Segment Open

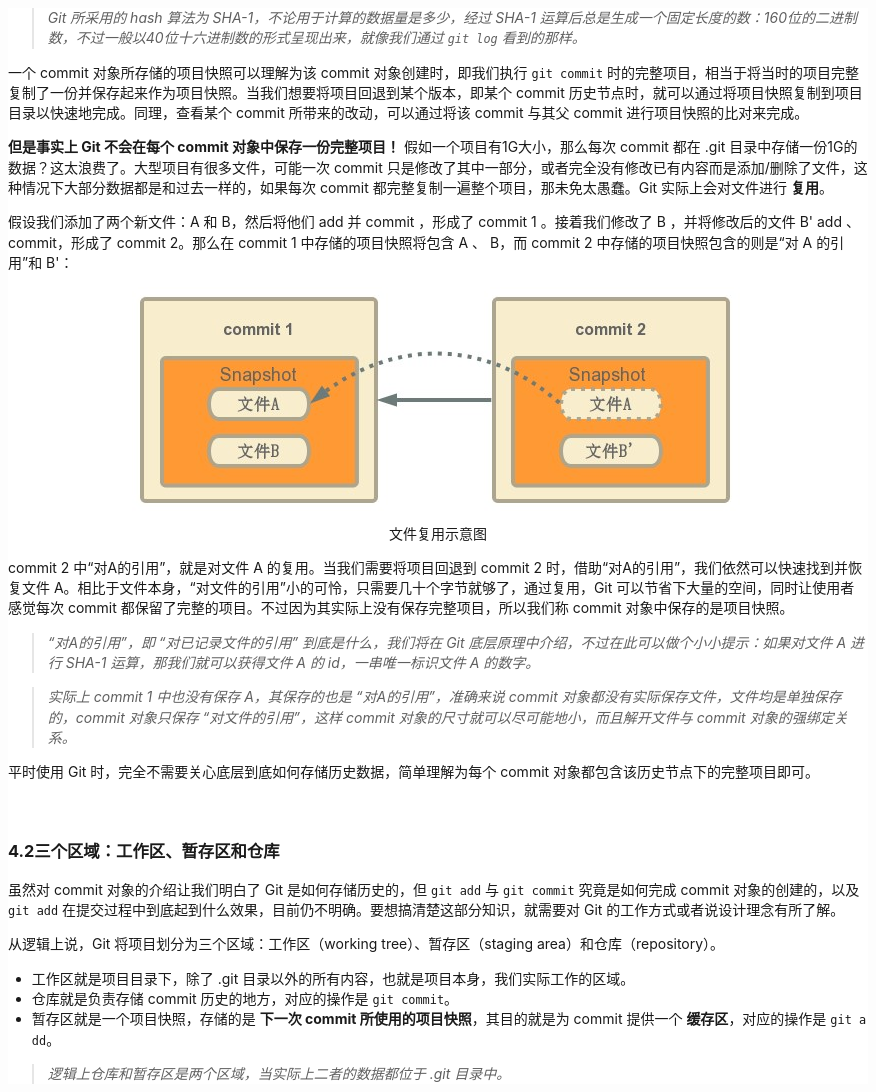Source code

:> _Git 所采用的 hash 算法为 SHA-1，不论用于计算的数据量是多少，经过 SHA-1 运算后总是生成一个固定长度的数：160位的二进制数，不过一般以40位十六进制数的形式呈现出来，就像我们通过 `git log` 看到的那样。_

一个 commit 对象所存储的项目快照可以理解为该 commit 对象创建时，即我们执行 `git commit` 时的完整项目，相当于将当时的项目完整复制了一份并保存起来作为项目快照。当我们想要将项目回退到某个版本，即某个 commit 历史节点时，就可以通过将项目快照复制到项目目录以快速地完成。同理，查看某个 commit 所带来的改动，可以通过将该 commit 与其父 commit 进行项目快照的比对来完成。

**但是事实上 Git 不会在每个 commit 对象中保存一份完整项目！** 假如一个项目有1G大小，那么每次 commit 都在 .git 目录中存储一份1G的数据？这太浪费了。大型项目有很多文件，可能一次 commit 只是修改了其中一部分，或者完全没有修改已有内容而是添加/删除了文件，这种情况下大部分数据都是和过去一样的，如果每次 commit 都完整复制一遍整个项目，那未免太愚蠢。Git 实际上会对文件进行 **复用**。

假设我们添加了两个新文件：A 和 B，然后将他们 add 并 commit ，形成了 commit 1 。接着我们修改了 B ，并将修改后的文件 B' add 、 commit，形成了 commit 2。那么在 commit 1 中存储的项目快照将包含 A 、 B，而 commit 2 中存储的项目快照包含的则是“对 A 的引用”和 B'：

<div style="text-align:center">
<img src="/assets/images/git_learning_blog/2/file_reuse.jpg"/><br/>
文件复用示意图
</div>

commit 2 中“对A的引用”，就是对文件 A 的复用。当我们需要将项目回退到 commit 2 时，借助“对A的引用”，我们依然可以快速找到并恢复文件 A。相比于文件本身，“对文件的引用”小的可怜，只需要几十个字节就够了，通过复用，Git 可以节省下大量的空间，同时让使用者感觉每次 commit 都保留了完整的项目。不过因为其实际上没有保存完整项目，所以我们称 commit 对象中保存的是项目快照。

> _“对A的引用”，即 “对已记录文件的引用” 到底是什么，我们将在 Git 底层原理中介绍，不过在此可以做个小小提示：如果对文件 A 进行 SHA-1 运算，那我们就可以获得文件 A 的 id，一串唯一标识文件 A 的数字。_

> _实际上 commit 1 中也没有保存 A，其保存的也是 “对A的引用”，准确来说 commit 对象都没有实际保存文件，文件均是单独保存的，commit 对象只保存 “对文件的引用”，这样 commit 对象的尺寸就可以尽可能地小，而且解开文件与 commit 对象的强绑定关系。_

平时使用 Git 时，完全不需要关心底层到底如何存储历史数据，简单理解为每个 commit 对象都包含该历史节点下的完整项目即可。

<br id="4-2"/>

### 4.2三个区域：工作区、暂存区和仓库
虽然对 commit 对象的介绍让我们明白了 Git 是如何存储历史的，但 `git add` 与 `git commit` 究竟是如何完成 commit 对象的创建的，以及 `git add` 在提交过程中到底起到什么效果，目前仍不明确。要想搞清楚这部分知识，就需要对 Git 的工作方式或者说设计理念有所了解。

从逻辑上说，Git 将项目划分为三个区域：工作区（working tree）、暂存区（staging area）和仓库（repository）。

- 工作区就是项目目录下，除了 .git 目录以外的所有内容，也就是项目本身，我们实际工作的区域。
- 仓库就是负责存储 commit 历史的地方，对应的操作是 `git commit`。
- 暂存区就是一个项目快照，存储的是 **下一次 commit 所使用的项目快照**，其目的就是为 commit 提供一个 **缓存区**，对应的操作是 `git add`。

>_逻辑上仓库和暂存区是两个区域，当实际上二者的数据都位于 .git 目录中。_
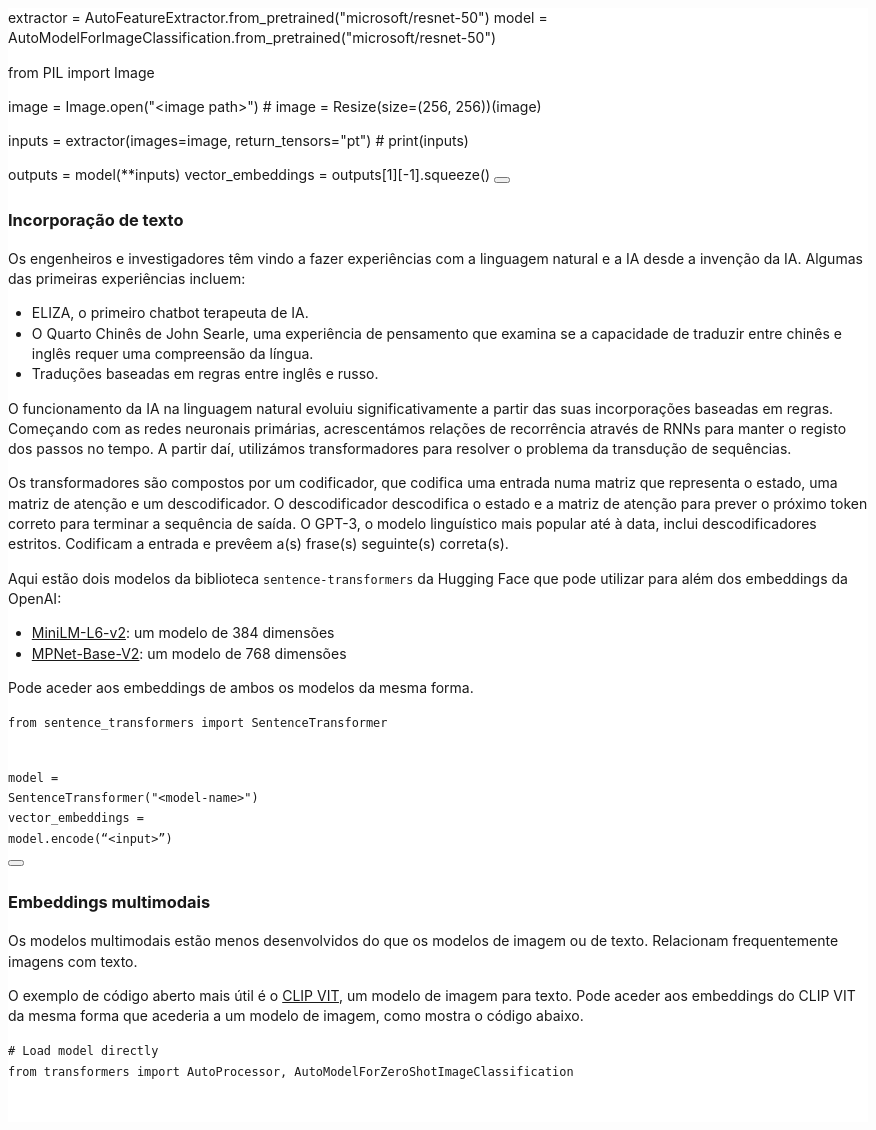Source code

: 
extractor = AutoFeatureExtractor.from_pretrained(<span class="hljs-string">&quot;microsoft/resnet-50&quot;</span>)
model = AutoModelForImageClassification.from_pretrained(<span class="hljs-string">&quot;microsoft/resnet-50&quot;</span>)


<span class="hljs-keyword">from</span> PIL <span class="hljs-keyword">import</span> Image


image = Image.<span class="hljs-built_in">open</span>(<span class="hljs-string">&quot;&lt;image path&gt;&quot;</span>)
<span class="hljs-comment"># image = Resize(size=(256, 256))(image)</span>


inputs = extractor(images=image, return_tensors=<span class="hljs-string">&quot;pt&quot;</span>)
<span class="hljs-comment"># print(inputs)</span>


outputs = model(**inputs)
vector_embeddings = outputs[<span class="hljs-number">1</span>][-<span class="hljs-number">1</span>].squeeze()
<button class="copy-code-btn"></button></code></pre>
<h3 id="Text-embeddings" class="common-anchor-header">Incorporação de texto</h3><p>Os engenheiros e investigadores têm vindo a fazer experiências com a linguagem natural e a IA desde a invenção da IA. Algumas das primeiras experiências incluem:</p>
<ul>
<li>ELIZA, o primeiro chatbot terapeuta de IA.</li>
<li>O Quarto Chinês de John Searle, uma experiência de pensamento que examina se a capacidade de traduzir entre chinês e inglês requer uma compreensão da língua.</li>
<li>Traduções baseadas em regras entre inglês e russo.</li>
</ul>
<p>O funcionamento da IA na linguagem natural evoluiu significativamente a partir das suas incorporações baseadas em regras. Começando com as redes neuronais primárias, acrescentámos relações de recorrência através de RNNs para manter o registo dos passos no tempo. A partir daí, utilizámos transformadores para resolver o problema da transdução de sequências.</p>
<p>Os transformadores são compostos por um codificador, que codifica uma entrada numa matriz que representa o estado, uma matriz de atenção e um descodificador. O descodificador descodifica o estado e a matriz de atenção para prever o próximo token correto para terminar a sequência de saída. O GPT-3, o modelo linguístico mais popular até à data, inclui descodificadores estritos. Codificam a entrada e prevêem a(s) frase(s) seguinte(s) correta(s).</p>
<p>Aqui estão dois modelos da biblioteca <code translate="no">sentence-transformers</code> da Hugging Face que pode utilizar para além dos embeddings da OpenAI:</p>
<ul>
<li><a href="https://huggingface.co/sentence-transformers/all-MiniLM-L6-v2">MiniLM-L6-v2</a>: um modelo de 384 dimensões</li>
<li><a href="https://huggingface.co/sentence-transformers/all-mpnet-base-v2">MPNet-Base-V2</a>: um modelo de 768 dimensões</li>
</ul>
<p>Pode aceder aos embeddings de ambos os modelos da mesma forma.</p>
<pre><code translate="no"><span class="hljs-keyword">from</span> sentence_transformers <span class="hljs-keyword">import</span> SentenceTransformer


model = SentenceTransformer(<span class="hljs-string">&quot;&lt;model-name&gt;&quot;</span>)
vector_embeddings = model.encode(“&lt;<span class="hljs-built_in">input</span>&gt;”)
<button class="copy-code-btn"></button></code></pre>
<h3 id="Multimodal-embeddings" class="common-anchor-header">Embeddings multimodais</h3><p>Os modelos multimodais estão menos desenvolvidos do que os modelos de imagem ou de texto. Relacionam frequentemente imagens com texto.</p>
<p>O exemplo de código aberto mais útil é o <a href="https://huggingface.co/openai/clip-vit-large-patch14">CLIP VIT</a>, um modelo de imagem para texto. Pode aceder aos embeddings do CLIP VIT da mesma forma que acederia a um modelo de imagem, como mostra o código abaixo.</p>
<pre><code translate="no"><span class="hljs-comment"># Load model directly</span>
<span class="hljs-keyword">from</span> transformers <span class="hljs-keyword">import</span> AutoProcessor, AutoModelForZeroShotImageClassification
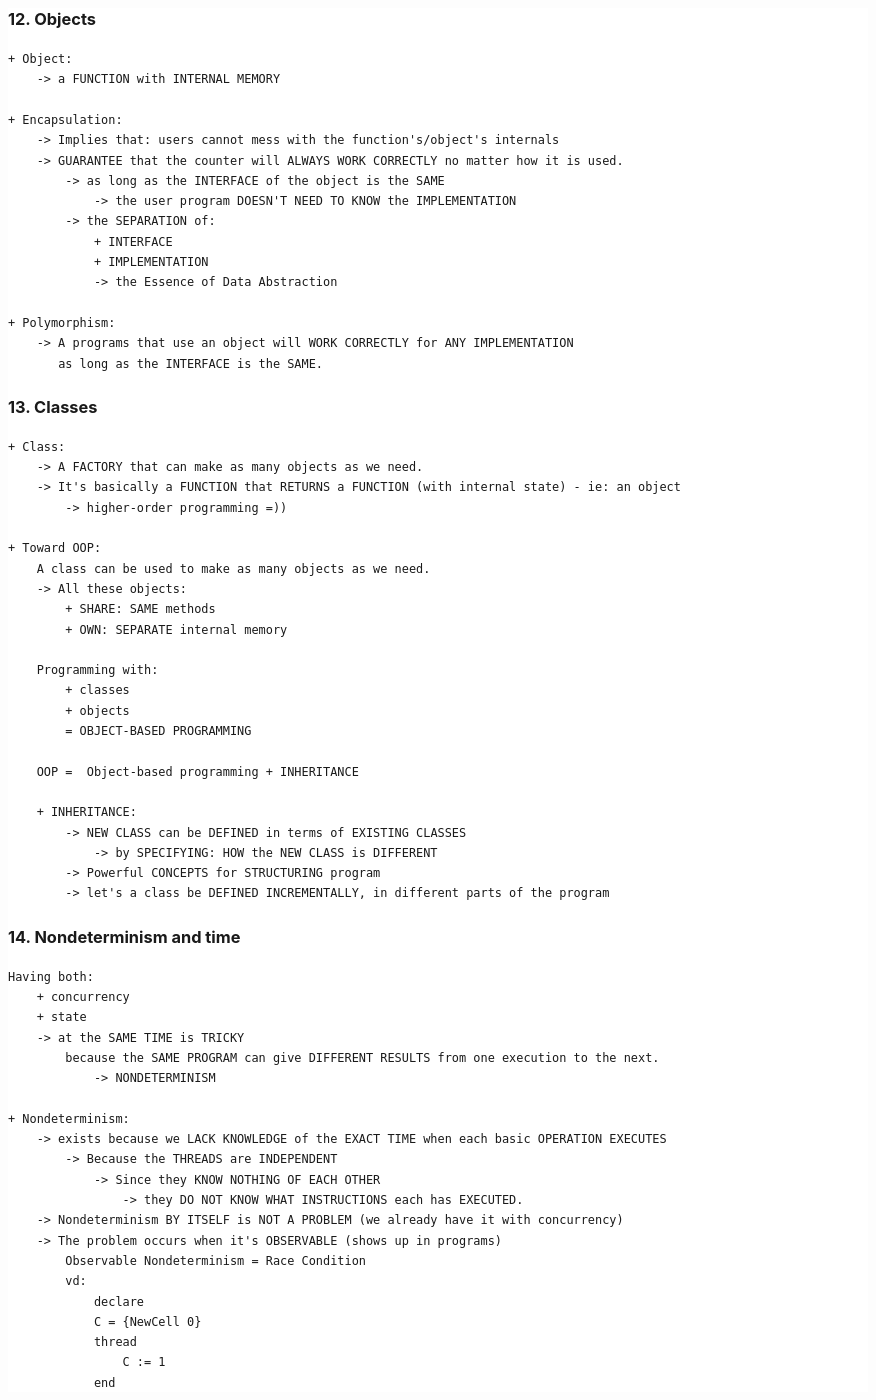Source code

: 
### 12. Objects 
    + Object: 
        -> a FUNCTION with INTERNAL MEMORY 

    + Encapsulation: 
        -> Implies that: users cannot mess with the function's/object's internals
        -> GUARANTEE that the counter will ALWAYS WORK CORRECTLY no matter how it is used.  
            -> as long as the INTERFACE of the object is the SAME  
                -> the user program DOESN'T NEED TO KNOW the IMPLEMENTATION
            -> the SEPARATION of: 
                + INTERFACE
                + IMPLEMENTATION
                -> the Essence of Data Abstraction 
    
    + Polymorphism: 
        -> A programs that use an object will WORK CORRECTLY for ANY IMPLEMENTATION    
           as long as the INTERFACE is the SAME. 

### 13. Classes
    + Class: 
        -> A FACTORY that can make as many objects as we need. 
        -> It's basically a FUNCTION that RETURNS a FUNCTION (with internal state) - ie: an object 
            -> higher-order programming =))

    + Toward OOP:
        A class can be used to make as many objects as we need. 
        -> All these objects:
            + SHARE: SAME methods
            + OWN: SEPARATE internal memory 

        Programming with: 
            + classes
            + objects
            = OBJECT-BASED PROGRAMMING

        OOP =  Object-based programming + INHERITANCE

        + INHERITANCE: 
            -> NEW CLASS can be DEFINED in terms of EXISTING CLASSES 
                -> by SPECIFYING: HOW the NEW CLASS is DIFFERENT
            -> Powerful CONCEPTS for STRUCTURING program
            -> let's a class be DEFINED INCREMENTALLY, in different parts of the program  
            
### 14. Nondeterminism and time
    Having both: 
        + concurrency
        + state
        -> at the SAME TIME is TRICKY 
            because the SAME PROGRAM can give DIFFERENT RESULTS from one execution to the next. 
                -> NONDETERMINISM 

    + Nondeterminism: 
        -> exists because we LACK KNOWLEDGE of the EXACT TIME when each basic OPERATION EXECUTES 
            -> Because the THREADS are INDEPENDENT
                -> Since they KNOW NOTHING OF EACH OTHER 
                    -> they DO NOT KNOW WHAT INSTRUCTIONS each has EXECUTED. 
        -> Nondeterminism BY ITSELF is NOT A PROBLEM (we already have it with concurrency)
        -> The problem occurs when it's OBSERVABLE (shows up in programs) 
            Observable Nondeterminism = Race Condition
            vd: 
                declare 
                C = {NewCell 0}
                thread
                    C := 1
                end 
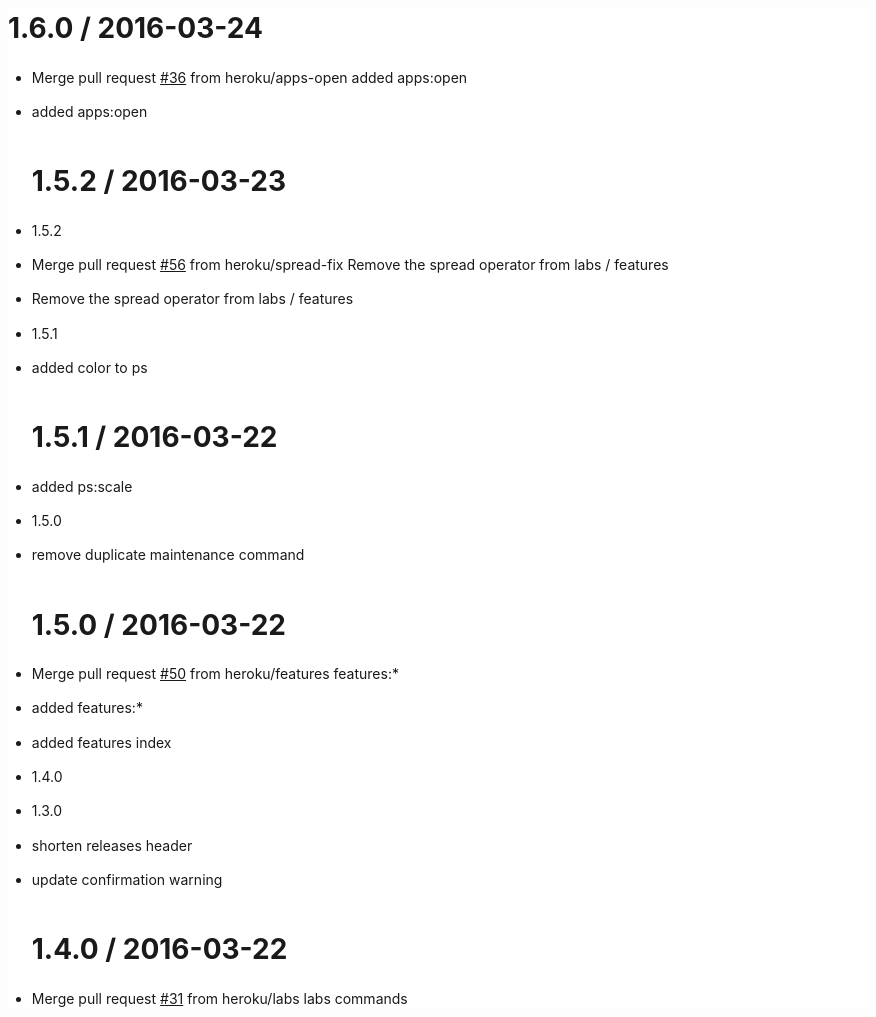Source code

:   # 1.6.0 / 2016-03-24

- Merge pull request [#36](https://github.com/heroku/heroku-apps/issues/36) from heroku/apps-open
  added apps:open
- added apps:open

  # 1.5.2 / 2016-03-23

- 1.5.2
- Merge pull request [#56](https://github.com/heroku/heroku-apps/issues/56) from heroku/spread-fix
  Remove the spread operator from labs / features
- Remove the spread operator from labs / features
- 1.5.1
- added color to ps

  # 1.5.1 / 2016-03-22

- added ps:scale
- 1.5.0
- remove duplicate maintenance command

  # 1.5.0 / 2016-03-22

- Merge pull request [#50](https://github.com/heroku/heroku-apps/issues/50) from heroku/features
  features:\*
- added features:\*
- added features index
- 1.4.0
- 1.3.0
- shorten releases header
- update confirmation warning

  # 1.4.0 / 2016-03-22

- Merge pull request [#31](https://github.com/heroku/heroku-apps/issues/31) from heroku/labs
  labs commands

Segment Closed

What the exercise asks:
In the entries above, take the part that opens with the line containing "### 4.2三个区域：工作区、暂存区和仓库" and closes with the line containing "从逻辑上说，Git 将项目划分为三个区域：工作区（working tree）、暂存区（staging", and give it as a JSON list of strings, one string per line, with blank lines left out.

Solved problem:
[
  "### 4.2三个区域：工作区、暂存区和仓库",
  "虽然对 commit 对象的介绍让我们明白了 Git 是如何存储历史的，但 `git add` 与 `git commit` 究竟是如何完成 commit 对象的创建的，以及 `git add` 在提交过程中到底起到什么效果，目前仍不明确。要想搞清楚这部分知识，就需要对 Git 的工作方式或者说设计理念有所了解。",
  "从逻辑上说，Git 将项目划分为三个区域：工作区（working tree）、暂存区（staging area）和仓库（repository）。"
]